A year after the majority of Australian hay exporters didn't have their export licences renewed by China, still only three interstate companies have access.
Balco procurement and field service manager Pat Guerin said while the Balaklava-based company had done well to find and develop new export markets to fill the void, their experience wasn't necessarily indicative of the industry at large.
"Over the last season we have consolidated our market position in other marketplaces and continued to develop alternate marketplaces," he said.
"Developing new marketplaces is Balco's bread and butter. It's working quite well and our traditional customers have been happy to take on extra product from us once it became available."
While Balco have been able to offer growers higher allocations of oaten hay growing hectares and will likely be able to source enough to meet their customers' demands, Mr Guerin said the wider industry acknowledged the total area dedicated to growing cereal fodder for export in the southern states would be down on historical levels.
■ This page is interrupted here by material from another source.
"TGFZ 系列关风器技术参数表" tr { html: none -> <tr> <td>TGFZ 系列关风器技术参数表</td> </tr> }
He said while it was difficult to forecast future export hay prices due to supply and demand and season variables, the option would need to prove its value to growers if it was to sustain its long-term place in rotations.
"It's nigh on impossible for us to say what pricing will be (later in season), but if we want a long-term sustainable export fodder industry then we need to support the relative contribution value of hay into the cropping rotation and make sure it's positive for growers," Mr Guerin said.